I’m not really a Lent kinda gal. (It may have something to do with me being Jewish.) But for the past few years, I’ve felt increasingly Lent-aware, because of the sheer number of people who now seem to give up Facebook for Lent (but then tweet about it), email for Lent (but then blog about it) or even the entire Internet for Lent (but then double-up on their online postings the moment they’ve bitten the ears off a chocolate bunny.)

If you’re giving up the Internet (or some part of it) for Lent because you think it will be good for you to unplug, I hope you’ll read the piece I wrote for The Atlantic last week on smarter alternatives to unplugging.

If you’re giving up the Internet for Lent because you think it will suck to unplug, and the suffering is the point (I am getting the general gist of Lent correct here, aren’t I?) then go for it: suffer to your heart’s delight!
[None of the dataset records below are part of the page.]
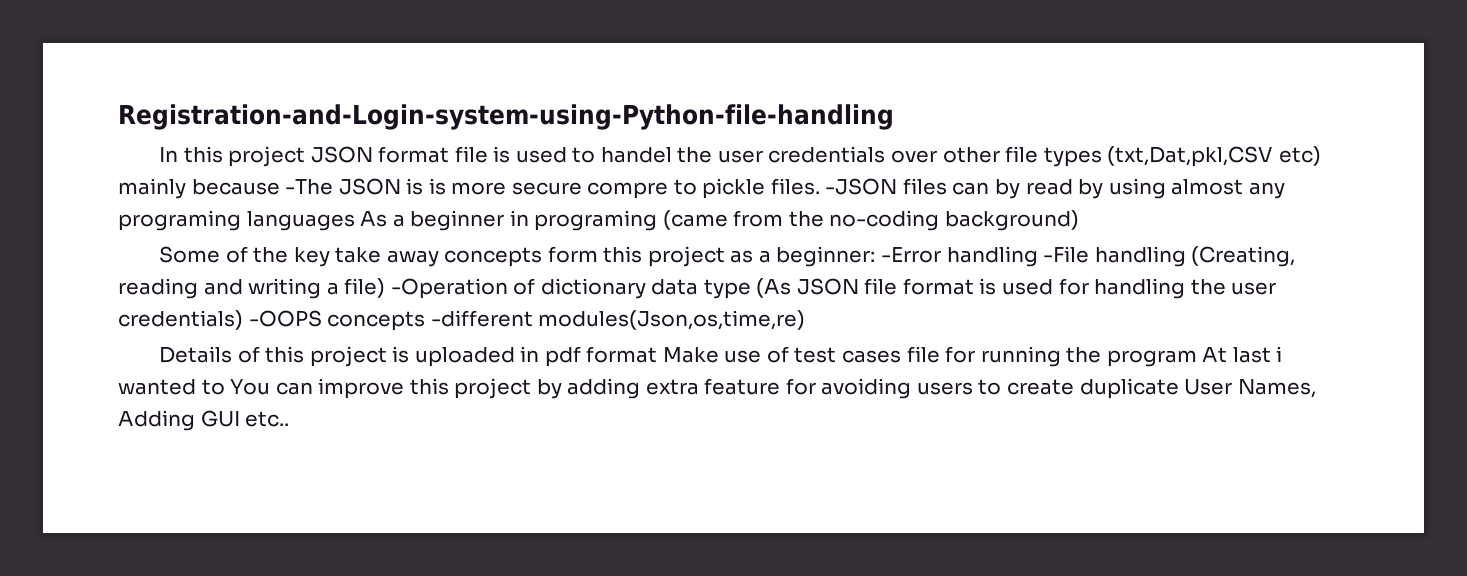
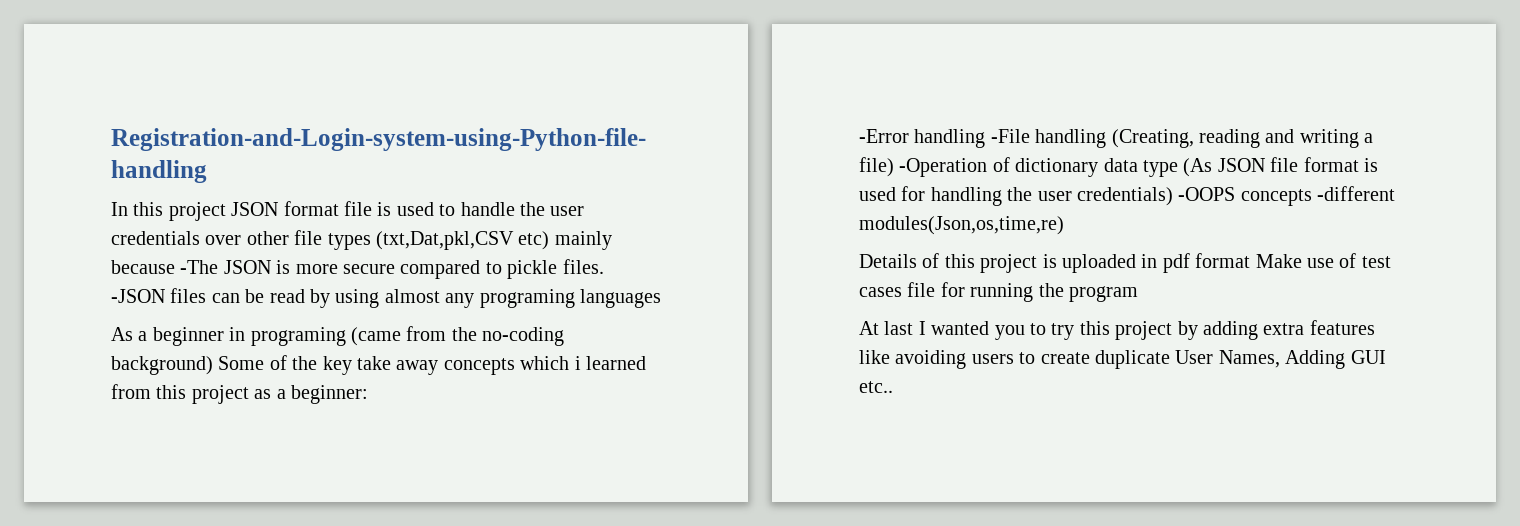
[600,147,672,163] handel -> [460,202,515,216] handle
[428,178,446,195] is -> (291, 267) none
[587,182,669,199] compre -> [400,260,481,279] compared
[995,179,1021,199] by -> [245,289,265,303] be
(355, 221) none -> (661, 298) //
(1079, 220) // -> (213, 365) none
[547,246,598,263] form -> [520,356,646,370] [111,384,151,399] which i learned from
(876, 256) none -> (368, 394) //
(1197, 358) none -> (1138, 294) //
[1276,346,1283,362] [118,378,405,399] i wanted to You can improve -> [918,321,1075,340] I wanted you to try
[704,378,816,395] feature for -> [1309,320,1375,335] [859,350,890,364] features like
But just please please don’t make the rest of us happily plugged-in, Lent-free folks suffer with you. Some guidelines for your Lenten digital fast:

  1. Don’t tweet, blog, Facebook, YouTube or otherwise chronicle how offline you are. That is totally cheating.
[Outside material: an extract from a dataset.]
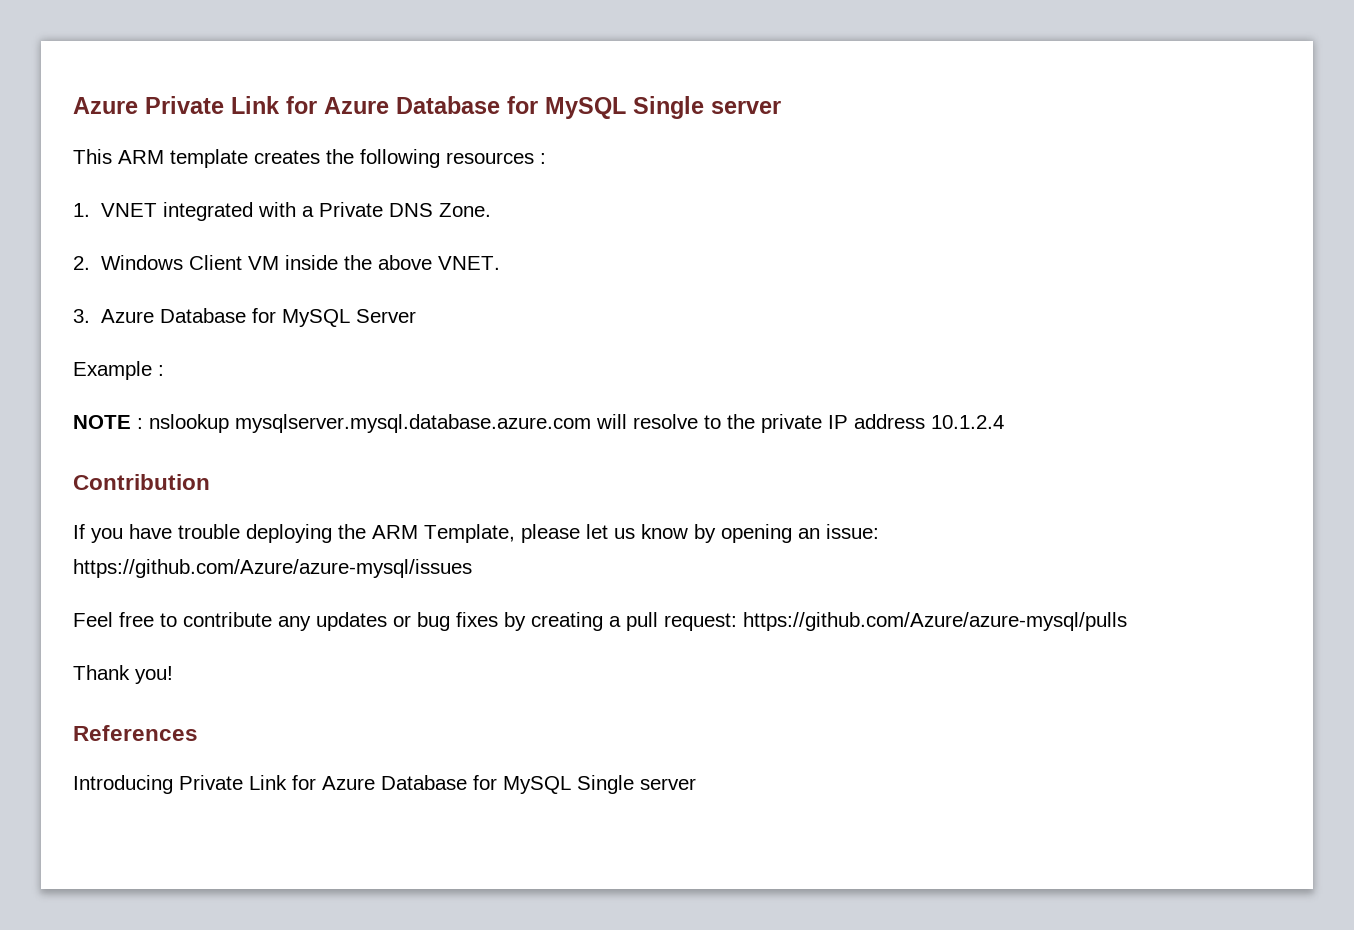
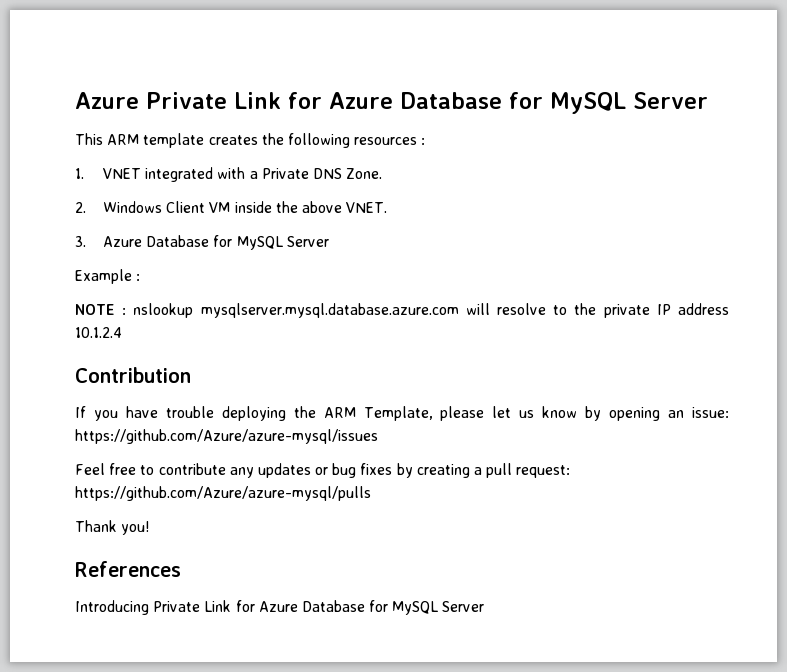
[633,96,781,119] Single server -> [633,92,708,109] Server
[577,775,696,794] Single server -> [442,601,485,612] Server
  2. Keep all your other screen time constant. If you replace your five daily hours of World of Warcraft with five hours watching action movies, you are missing out on the opportunity to actually learn something from this experience.
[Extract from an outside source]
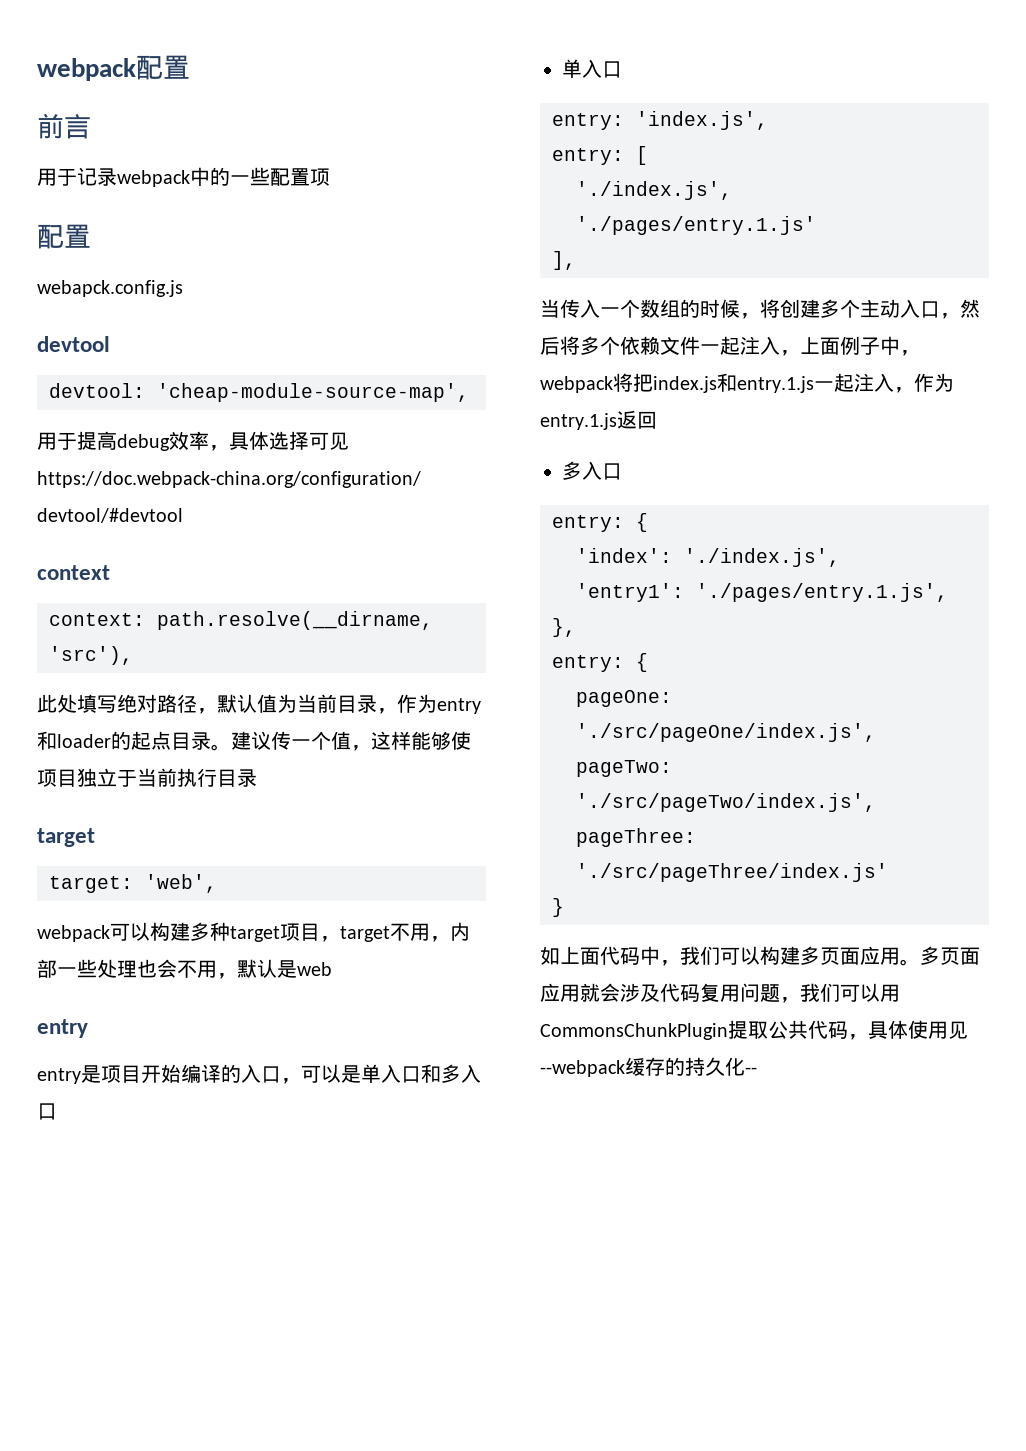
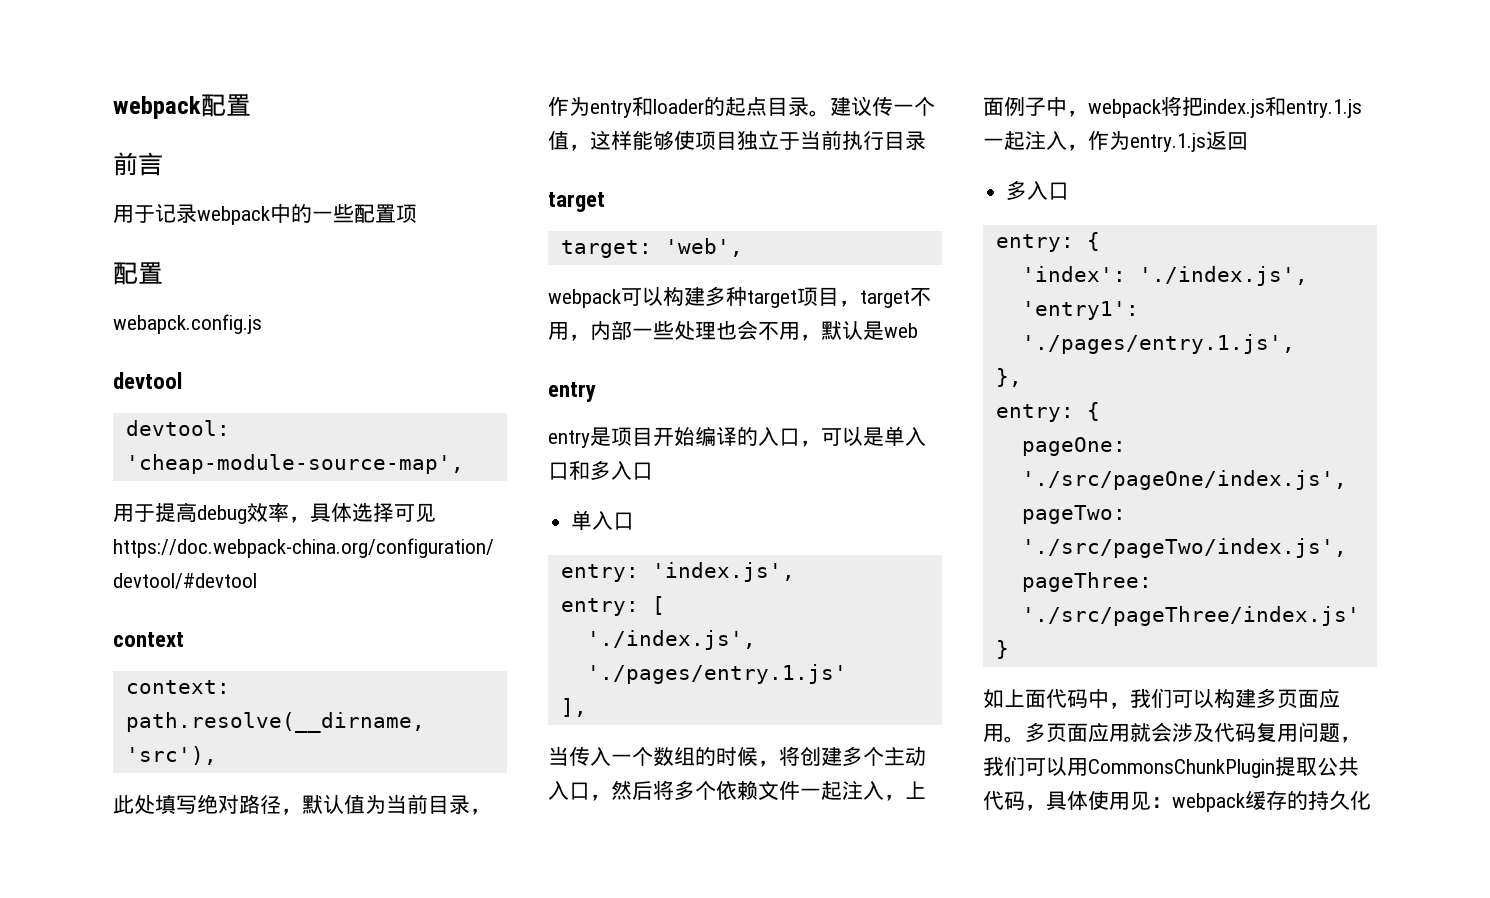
[540,1060,625,1077] --webpack -> [1151,793,1245,812] ：webpack
[745,1067,757,1074] -- -> (1371, 800) none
  3. Your profound revelations about the true nature of digital life, which are only apparent to you now that you are spending the hour between 6-7 a.m. offline every day for forty entire days OMG!!! are not going to impress those of us who still remember the value of an always-on iPhone. We don’t want to hear about your new digital enlightenment over coffee or while we are in line with you at the ATM.
  4. When you come back online after 40 days, please do not forward us the adorable photo of the cat that got stuck in the dryer with a teddy bear, LOL! We all saw that picture on about nine different people’s Facebook walls in the eternity that you went offline.
  5. Remember: just because you’re giving it up for 40 days doesn’t mean it isn’t a useful part of your life for the other 325.